A partir de janeiro de 2026, a isenção do Imposto de Renda para Pessoa Física (IRPF) para quem ganha menos de R$ 5 mil e a redução do tributo para quem recebe até R$ 7.350 vai impactar positivamente a vida de muitos professores da educação básica no Brasil. Segundo o Instituto de Pesquisa Econômica Aplicada (Ipea), três em cada quatro docentes da educação infantil, ensino fundamental e médio, tanto em escolas públicas quanto privadas, serão beneficiados. Essa mudança é comparada a um 14º salário ao longo do ano.

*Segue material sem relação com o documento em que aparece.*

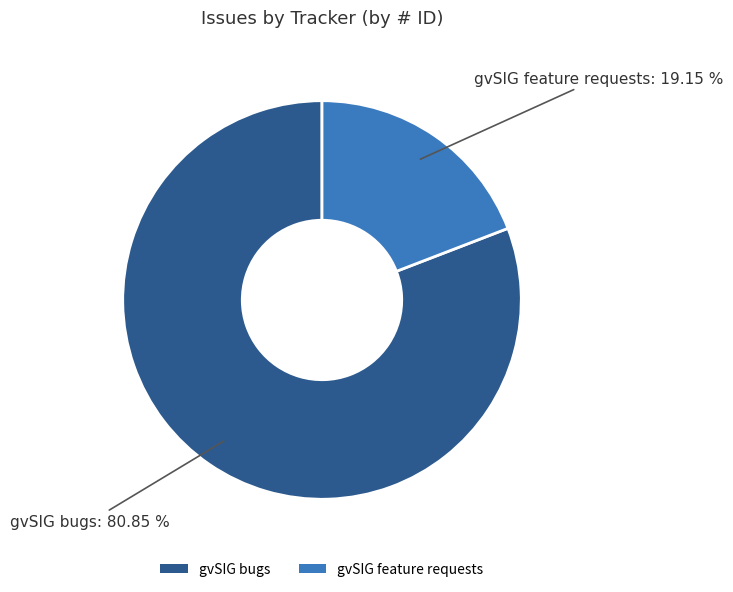

Between gvSIG bugs and gvSIG feature requests, which is larger?

gvSIG bugs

Impacto significativo para os professores
Mais de 600 mil professores da educação básica deixarão de pagar o imposto de renda. Isso significa que pouco mais da metade da categoria ficará isenta da tributação devido à Lei nº 15.270/2025, sancionada pelo presidente Luiz Inácio da Lula em novembro. O estudo intitulado "O imposto na ponta do giz: efeitos da reforma tributária sobre o IRPF de docentes da educação básica" detalha que a proporção de docentes isentos de IRPF aumentará de 19,7% para 51,6% após a reforma, enquanto 21,9% terão redução na carga tributária, beneficiando cerca de 73,5% da categoria.
A estimativa do impacto da Lei nº 15.270 foi feita com base na Relação Anual de Informações Sociais (RAIS), que inclui dados de trabalhadores com carteira assinada ou em regime estatutário, utilizando microdados de 2022.
O efeito multiplicador na economia
Adriano Souza Senkevics, técnico do Ipea, explica que o efeito positivo ocorre devido à correção da tabela do imposto de renda, que estava defasada em termos de progressividade fiscal. Isso significa que a alíquota de tributação aumenta conforme a renda e o patrimônio. Senkevics destaca que os professores formam uma das maiores categorias ocupacionais do Brasil, presentes em todos os municípios, o que gera um impacto disseminado nas economias locais.
“Existe, digamos, o chamado efeito multiplicador. Quanto mais renda disponível você tem para trabalhadores, mais isso se transforma em consumo e mais arrecadação.”
Apesar da existência do Piso Nacional do Magistério, atualmente em R$ 4.867,77 para uma jornada de 40 horas semanais, os salários variam conforme o plano de carreira de cada secretaria de educação, de município para município e de estado para estado. Em estados como Minas Gerais, Tocantins e Roraima, a previsão é de que o percentual de professores isentos aumente de 20% para 60%. Mesmo no Distrito Federal, onde os professores têm os melhores salários, a proporção de isentos do imposto de renda deve mais que dobrar, passando de 10% para 25%.